I want to use merge instead of sending the duplicate data into my snowflake table.
Sample data I'm retrieving from API:
|------------|-------------|------------|
| log_in_ID | user_id | date |
|------------|-------------|------------|
| 1 | 21 | 02/21/2021 |
| 2 | 22 | 02/24/2021 |
| 3 | 23 | 02/27/2021 |
| 4 | 21 | 02/29/2021 |
|------------|-------------|------------|
The log_in_ID is unique
Here is my code:
import requests
import json
import snowflake.connector
import pandas as pd
from sqlalchemy import create_engine
engine = create_engine(URL(
account='my_snowflake_account',
user='user',
password='password',
database='my_database'
schema='my_schema',
warehouse='warehouse',
role='ADMIN'))
pandas_df = 'Some code to get API data and convert into pandas dataframe'
def send_to_snowflake(pandas_df, target_table):
connect = engine.connect()
data.tosql(target_table, con=engine, index=False, if_exists='append')
connection.close()
engine.dispose()
if __name__ == "__main__":
send_to_snowflake(pandas_df, target_table)
How can I use merge statement with log_in_id as unique key?
How can I use a pandas dataframe inside the merge query in snowflake-python?

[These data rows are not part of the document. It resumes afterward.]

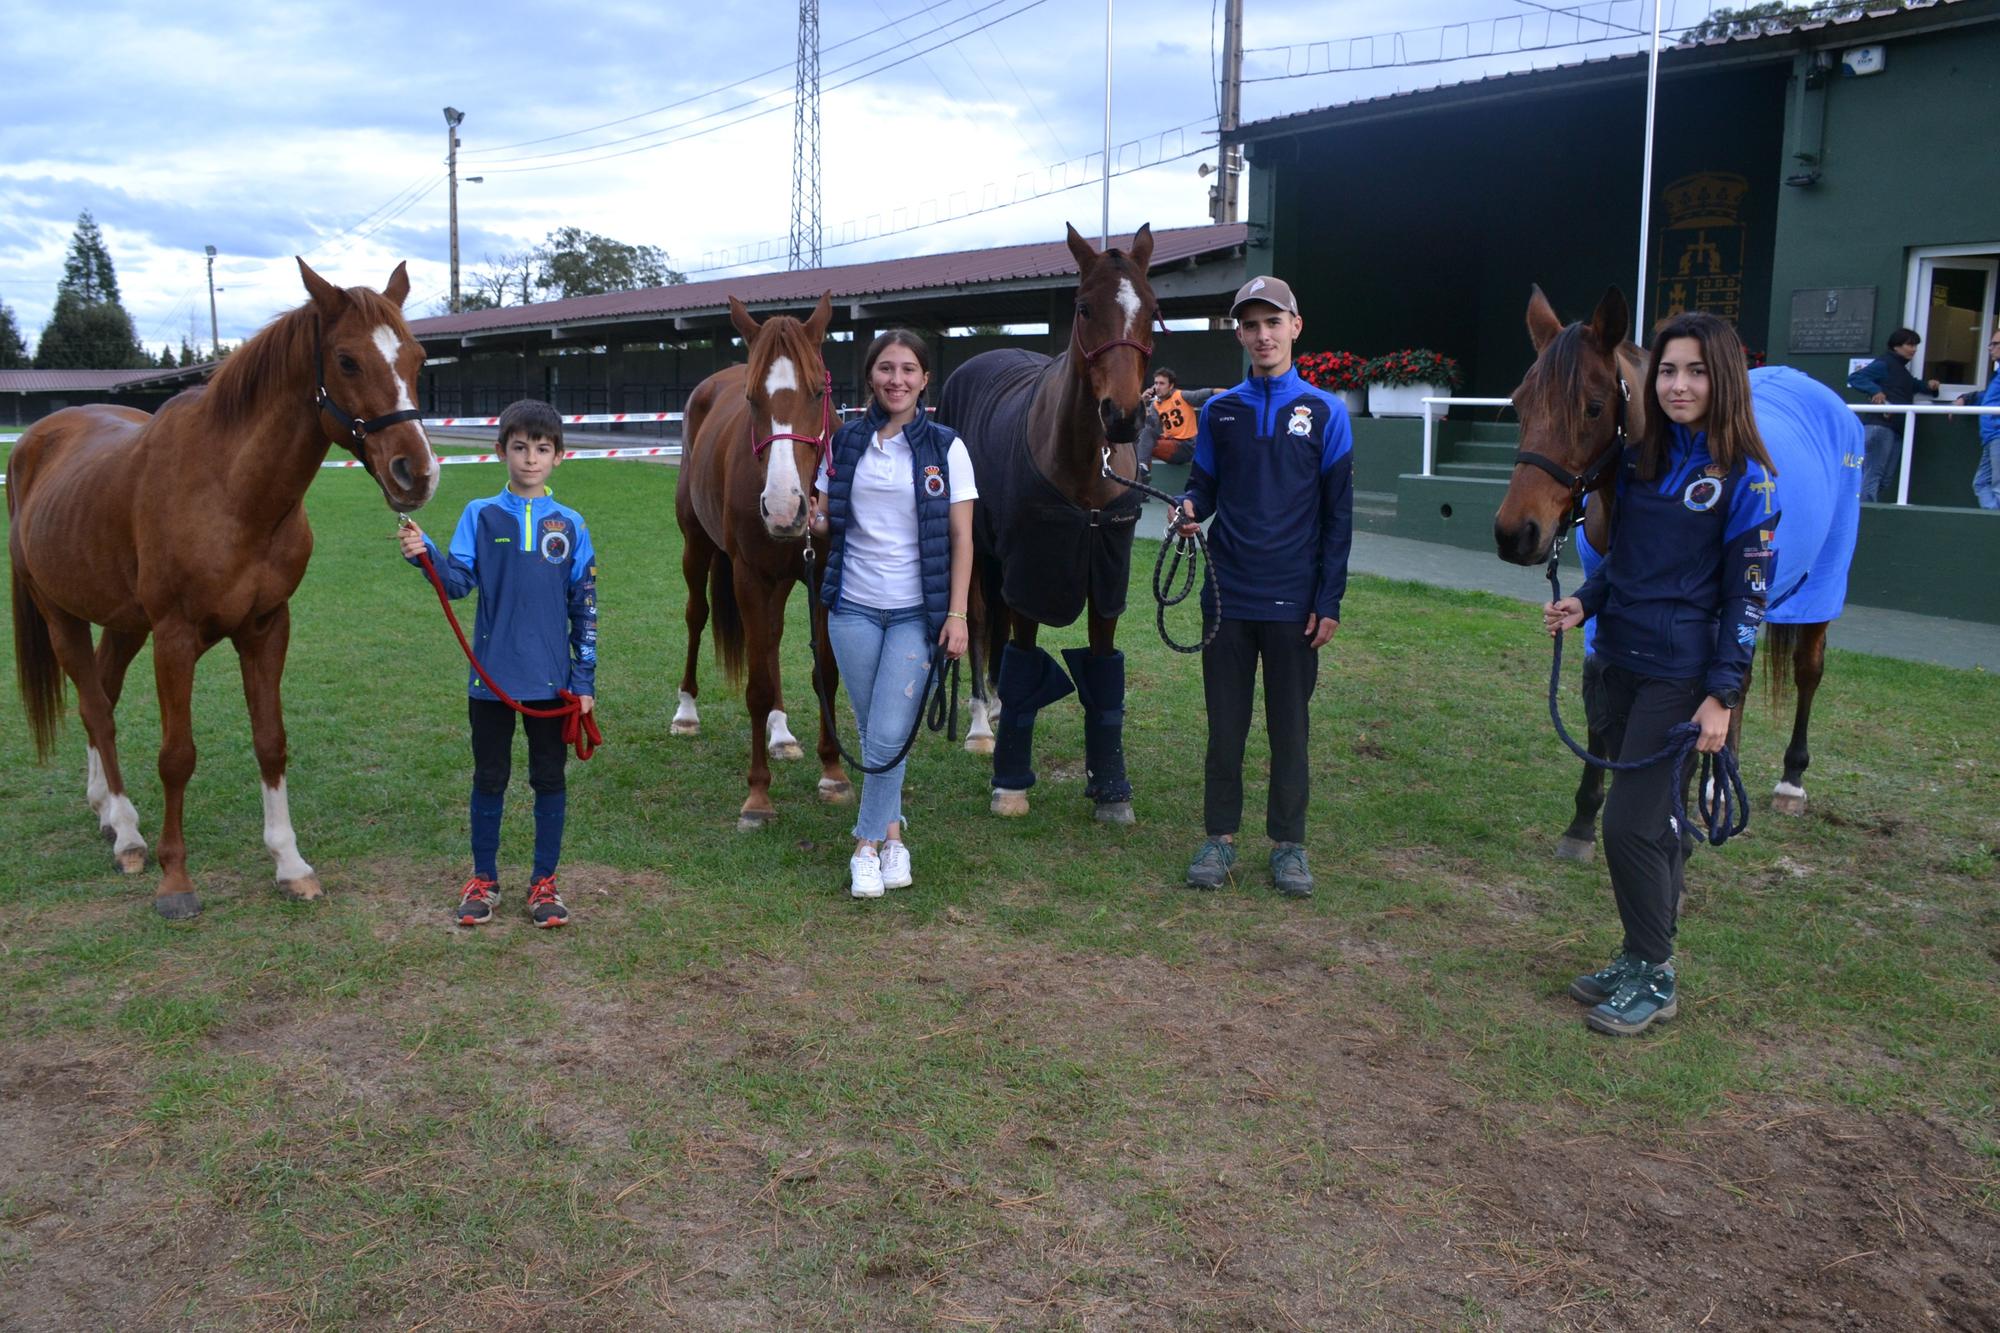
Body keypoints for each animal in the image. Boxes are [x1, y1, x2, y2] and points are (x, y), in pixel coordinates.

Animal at [13, 264, 438, 920]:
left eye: (417, 357)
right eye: (346, 360)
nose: (415, 473)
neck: (230, 489)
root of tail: (38, 438)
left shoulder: (267, 626)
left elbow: (271, 742)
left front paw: (290, 864)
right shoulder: (174, 637)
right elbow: (177, 756)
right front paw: (175, 882)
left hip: (122, 623)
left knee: (100, 697)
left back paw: (107, 811)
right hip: (60, 615)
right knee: (96, 710)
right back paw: (129, 835)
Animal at [676, 296, 856, 824]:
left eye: (818, 392)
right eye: (753, 398)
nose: (782, 508)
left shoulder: (823, 576)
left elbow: (826, 673)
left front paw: (833, 772)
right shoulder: (750, 576)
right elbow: (755, 686)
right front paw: (758, 795)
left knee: (771, 639)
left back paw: (781, 733)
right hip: (697, 548)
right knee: (697, 616)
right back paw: (686, 711)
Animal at [936, 223, 1160, 820]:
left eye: (1152, 309)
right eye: (1084, 308)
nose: (1122, 417)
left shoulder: (1108, 577)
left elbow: (1103, 674)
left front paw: (1111, 790)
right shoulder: (1033, 574)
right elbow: (1022, 657)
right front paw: (1010, 784)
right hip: (982, 553)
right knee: (980, 622)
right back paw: (979, 724)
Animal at [1496, 288, 1864, 852]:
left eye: (1594, 407)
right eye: (1519, 404)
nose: (1516, 534)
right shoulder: (1606, 606)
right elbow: (1601, 703)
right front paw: (1584, 819)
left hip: (1819, 584)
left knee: (1806, 671)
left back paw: (1790, 780)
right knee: (1739, 684)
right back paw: (1718, 785)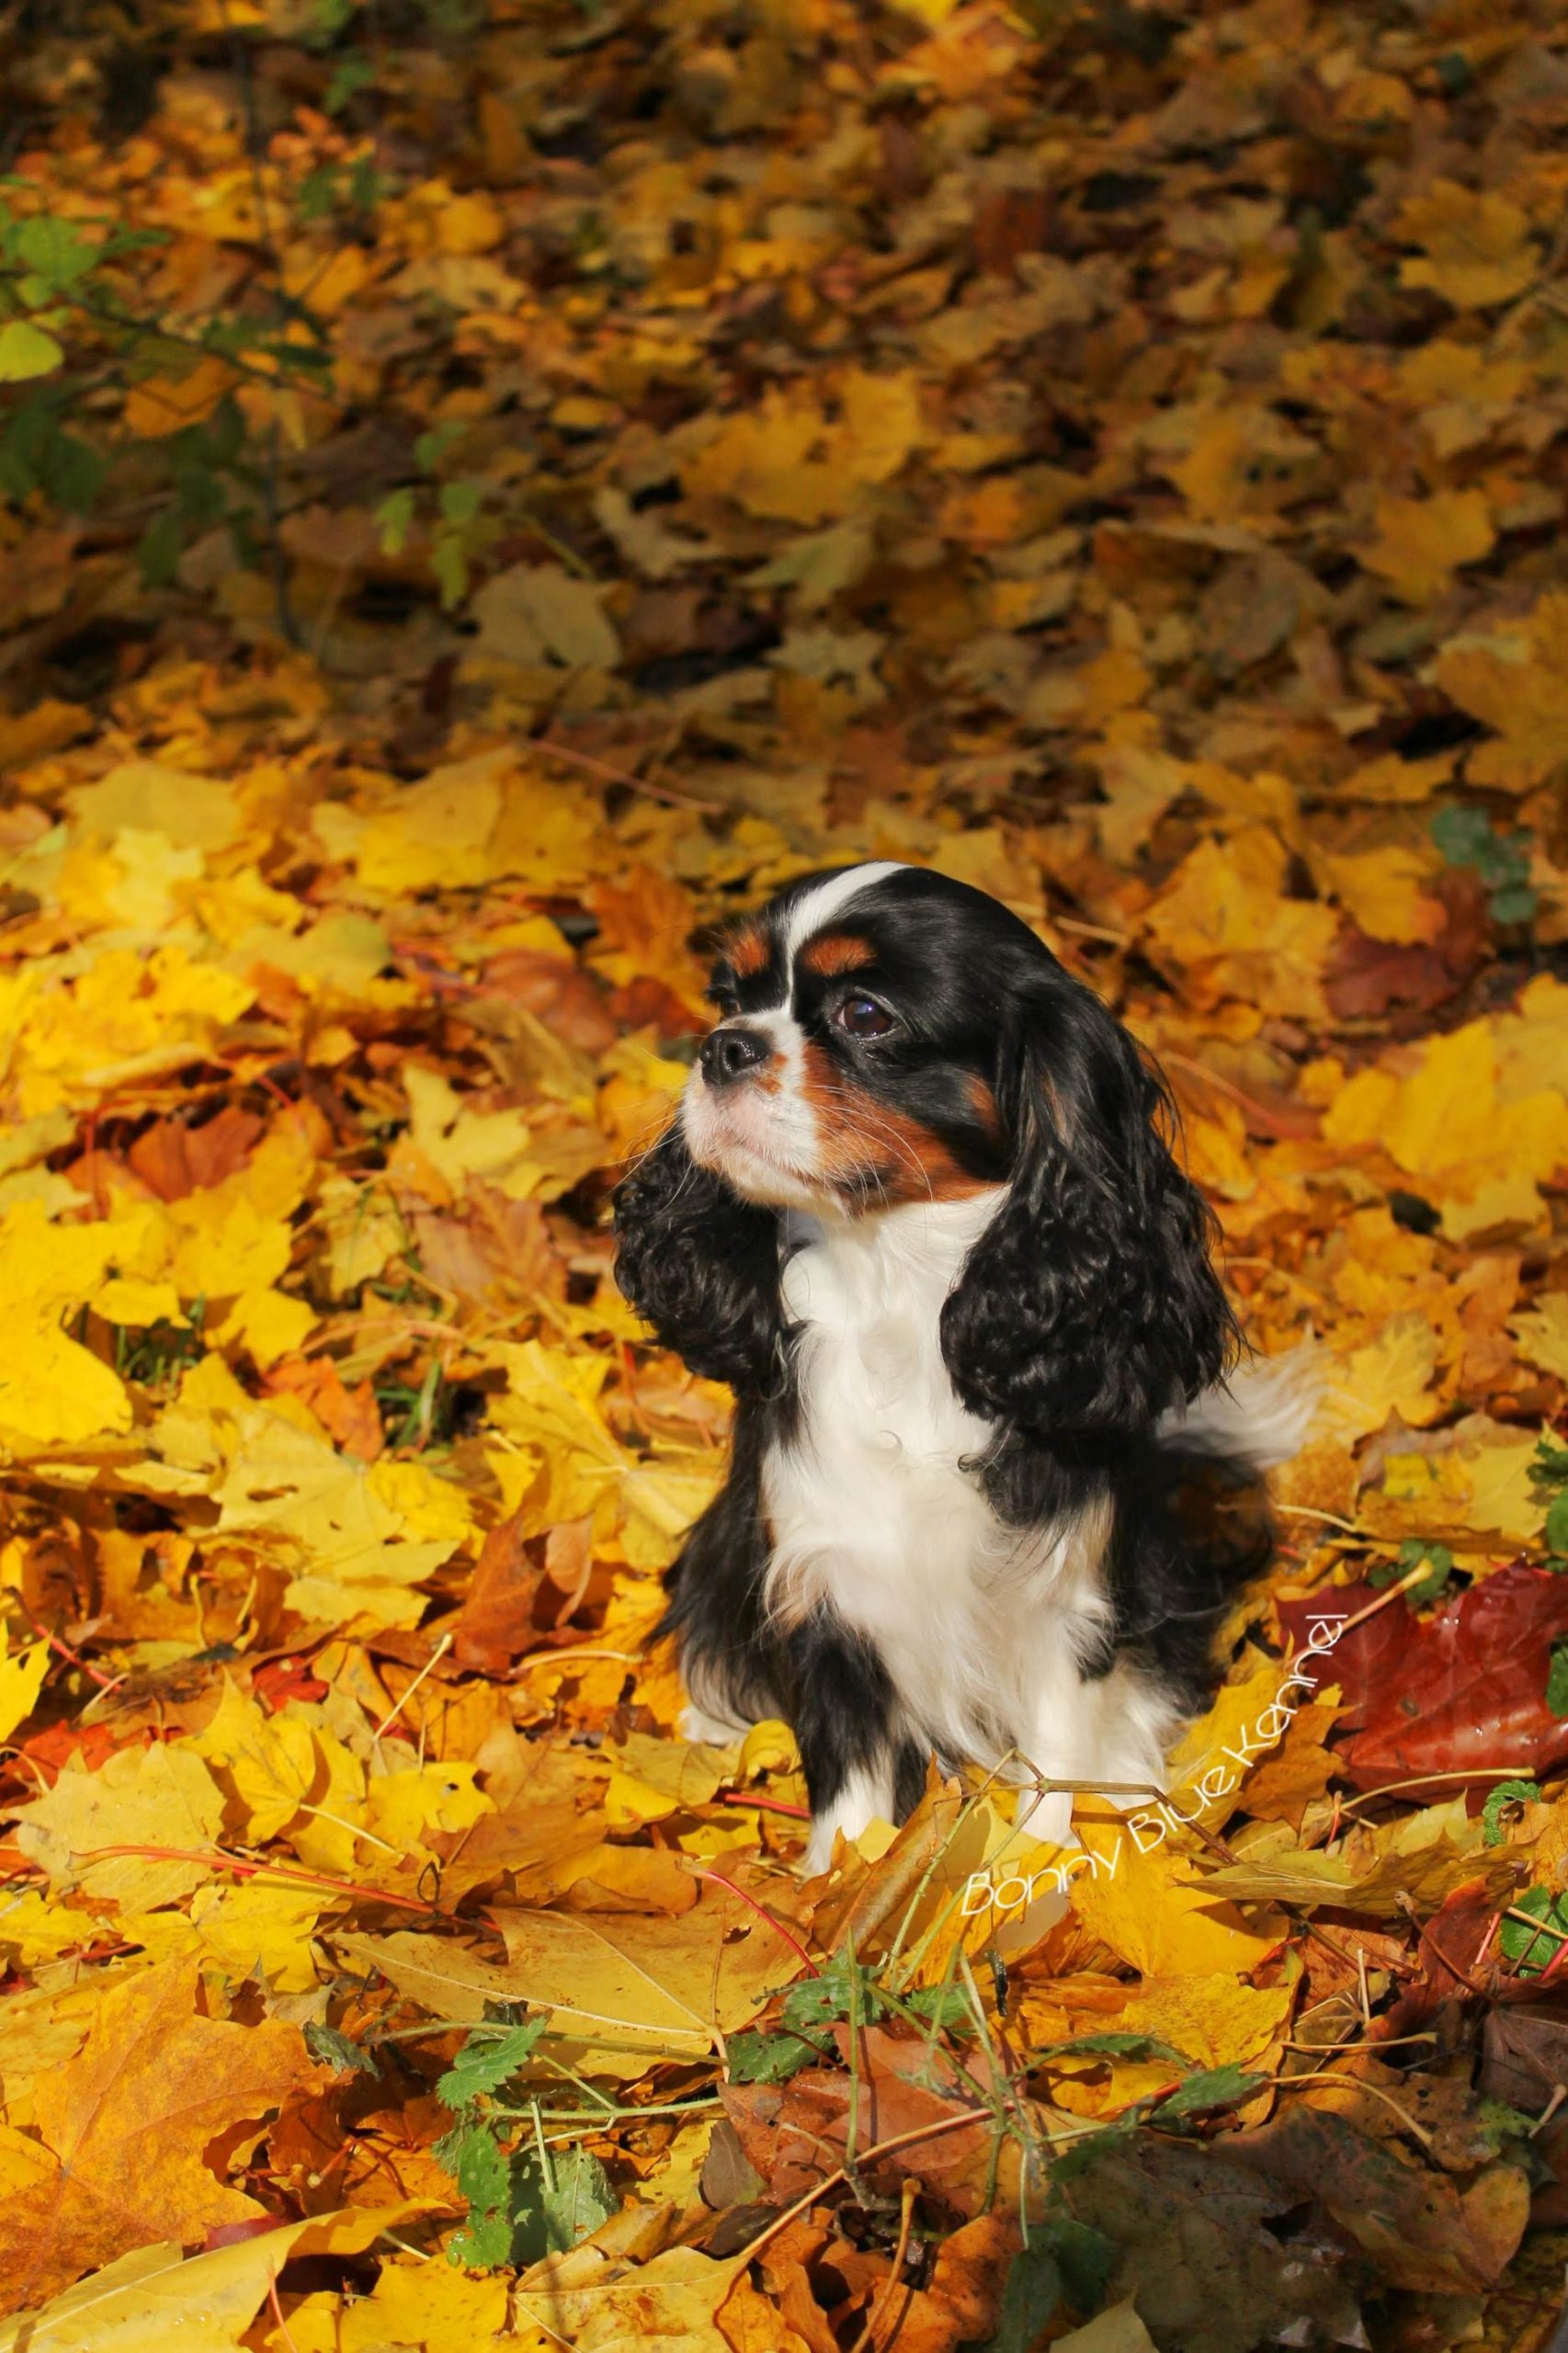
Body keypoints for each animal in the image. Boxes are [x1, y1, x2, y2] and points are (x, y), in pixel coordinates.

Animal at [612, 856, 1309, 1863]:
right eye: (730, 998)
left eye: (866, 1015)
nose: (723, 1047)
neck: (894, 1281)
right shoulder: (827, 1581)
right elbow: (851, 1774)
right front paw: (843, 1879)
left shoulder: (1067, 1595)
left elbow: (1059, 1753)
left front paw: (1037, 1872)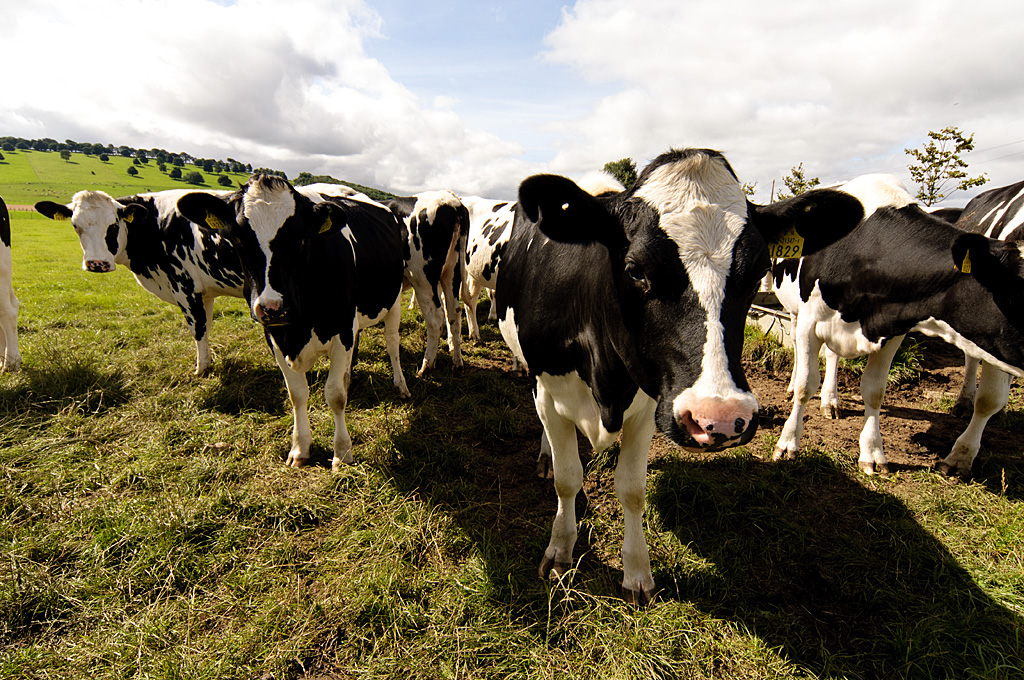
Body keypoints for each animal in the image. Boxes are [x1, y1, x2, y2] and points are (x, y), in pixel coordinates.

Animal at [34, 188, 243, 374]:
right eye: (75, 225)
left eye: (113, 225)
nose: (97, 263)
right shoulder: (204, 292)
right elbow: (206, 329)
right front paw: (206, 364)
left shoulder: (185, 288)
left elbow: (198, 330)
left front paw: (201, 370)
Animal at [178, 176, 409, 473]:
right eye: (238, 238)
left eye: (301, 239)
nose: (272, 307)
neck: (298, 326)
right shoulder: (275, 336)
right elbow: (297, 394)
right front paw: (300, 448)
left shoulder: (342, 329)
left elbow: (334, 395)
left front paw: (342, 452)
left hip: (393, 300)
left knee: (392, 344)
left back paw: (401, 385)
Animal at [495, 147, 864, 602]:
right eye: (635, 269)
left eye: (758, 270)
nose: (720, 418)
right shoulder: (548, 389)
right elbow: (568, 479)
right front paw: (560, 552)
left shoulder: (649, 403)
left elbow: (632, 488)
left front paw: (637, 572)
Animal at [774, 174, 1024, 477]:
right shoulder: (810, 323)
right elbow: (805, 385)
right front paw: (787, 443)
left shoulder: (891, 331)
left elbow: (874, 390)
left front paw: (872, 453)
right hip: (795, 310)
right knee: (798, 352)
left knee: (833, 356)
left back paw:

merge into target_table using {pandas_dataframe}
on target_table.log_in_id = {pandas_dataframe}.log_in_id
when matched then
update set target_table.user_id = {pandas_dataframe}.user_id and
set target_table.date = {pandas_dataframe}.date
Upvotes: 3
Views: 3932
Reputation: 1321
If structure of your API is similar to below format: [(1, 21, 'A'), (2, 22, 'AA'), (3, 23, 'AB'), (4, 21, 'AC')]
This code will works to merge the API data into snowflake target table without loading source data into tables:
import requests
import json
import snowflake.connector
import pandas as pd
from sqlalchemy import create_engine
from snowflake.sqlalchemy import URL
def sample_func():
engine = create_engine(URL(
account='xxx',
user='xxx',
password='xxx',
database='xxx',
schema='PUBLIC',
warehouse='COMPUTE_WH',
role='xxx',
))
connection = engine.connect()
pandas_df = 'select * from A'
try:
cursor_return = connection.execute(pandas_df)
cursor_result = cursor_return.fetchall()
api_data = str(cursor_result)[1:-1]
print(api_data)
merge_temp = """
merge into B target_table using (select COLUMN1,COLUMN2,COLUMN3 from values{0}) src
on target_table.log_in_id = src.COLUMN1
when matched then
update set target_table.log_in_id = src.COLUMN1,
target_table.user_id = src.COLUMN2,
target_table.test_data = src.COLUMN3
when not matched then
insert
(log_in_id, user_id, test_data) values(src.COLUMN1, src.COLUMN2, src.COLUMN3)
""".format(str(api_data))
print(merge_temp)
c_return = connection.execute(merge_temp)
c_result = c_return.fetchall()
print(c_result)
print("Number rows inserted: {0} || Number of rows updated: {1}".format(str(c_result[0][0]), str(c_result[0][1])))
finally:
connection.close()
engine.dispose()
sample_func()
But I would recommend to load your API data into temp table and use merge statement on temp table, this approach will more faster then loading it from dataframe or csv files.
Upvotes: 5